The reason why Congee is appropriate for the winter time is because it's commonly served to those who are under the weather with the cold or flu. Think of it as the Chinese version of chicken soup, especially true for plain Congee since it's only lightly flavoured. The following recipe is for plain Congee, which serves as the foundation for all other types of Congee that I will likely upload in the future.
The ingredients list is short:
- 1 cup of long grain rice (I find 1/4 cup of rice is enough for 2 large servings)
- salt and/or flavouring agent (I use Knorr's chicken powder)
- Soak the rice in a large mixing bowl of water. It's best if you can soak the rice overnight, but if you forget, soaking it as soon as possible the next morning would work as well.
- The next day, drain the water and use your hand to squeeze the rice, breaking the rice into pieces. Don't worry about how large the pieces of rice need to be.
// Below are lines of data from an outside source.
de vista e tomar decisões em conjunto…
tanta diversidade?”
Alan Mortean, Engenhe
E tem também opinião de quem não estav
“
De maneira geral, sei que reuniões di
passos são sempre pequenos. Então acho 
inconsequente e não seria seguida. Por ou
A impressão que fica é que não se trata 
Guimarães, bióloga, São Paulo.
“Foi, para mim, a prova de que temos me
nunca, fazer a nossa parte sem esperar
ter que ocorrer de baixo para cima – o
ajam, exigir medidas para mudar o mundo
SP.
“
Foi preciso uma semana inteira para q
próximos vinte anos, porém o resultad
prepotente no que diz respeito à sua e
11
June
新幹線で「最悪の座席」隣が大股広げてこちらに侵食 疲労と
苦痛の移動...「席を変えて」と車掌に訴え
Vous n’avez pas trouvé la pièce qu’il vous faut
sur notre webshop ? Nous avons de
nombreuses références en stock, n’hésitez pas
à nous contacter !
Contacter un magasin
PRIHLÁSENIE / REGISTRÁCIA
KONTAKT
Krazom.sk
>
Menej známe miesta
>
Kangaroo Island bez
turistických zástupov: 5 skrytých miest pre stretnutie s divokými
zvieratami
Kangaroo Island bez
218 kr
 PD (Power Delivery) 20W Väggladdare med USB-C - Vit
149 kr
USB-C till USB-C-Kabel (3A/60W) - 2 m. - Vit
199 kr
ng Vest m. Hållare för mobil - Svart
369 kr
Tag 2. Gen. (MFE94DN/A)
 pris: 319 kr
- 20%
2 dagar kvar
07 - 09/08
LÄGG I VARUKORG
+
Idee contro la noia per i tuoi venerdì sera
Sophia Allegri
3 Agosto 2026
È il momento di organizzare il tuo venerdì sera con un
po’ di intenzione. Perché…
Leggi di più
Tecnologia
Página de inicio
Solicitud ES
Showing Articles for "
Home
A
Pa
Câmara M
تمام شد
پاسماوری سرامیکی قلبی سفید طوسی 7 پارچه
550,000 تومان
- On high heat, bring a large pot of water to a boil, then add in the rice
- Use a pair of chopsticks to hold up the pot's lid and continue to boil. Boiling Congee has an element of skill. Early on, the vigorous boiling will prevent any rice from sticking to the bottom of the pot. However, as the rice breaks down and the Congee begins to thicken, the potential for burning the Congee increases as well. You may turn down the heat to medium high once the Congee is thickening well.
- The water will go from a clear state to a white one as the rice breaks down during the boiling process. Once you can see the Congee forming, add in the salt or the chicken powder. You can add extra salt in later, but you should cook the chicken powder if you're using it as it helps bring out the full flavour.
- Normally, I may boil Congee for an hour to 2 hours because that's how long it takes to break down the rice and obtain the porridge consistency. For those who would like a shortcut, you can use a hand blender once the Congee begins to form. This will save you boiling time.